## begin
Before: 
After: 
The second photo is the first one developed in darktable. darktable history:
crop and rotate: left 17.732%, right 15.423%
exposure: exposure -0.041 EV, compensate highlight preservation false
## end
→ **Exercise description**: Duplicate the listing above word for word, keeping every line unchanged.

→ **The completed task**:
Before: 
After: 
The second photo is the first one developed in darktable. darktable history:
crop and rotate: left 17.732%, right 15.423%
exposure: exposure -0.041 EV, compensate highlight preservation false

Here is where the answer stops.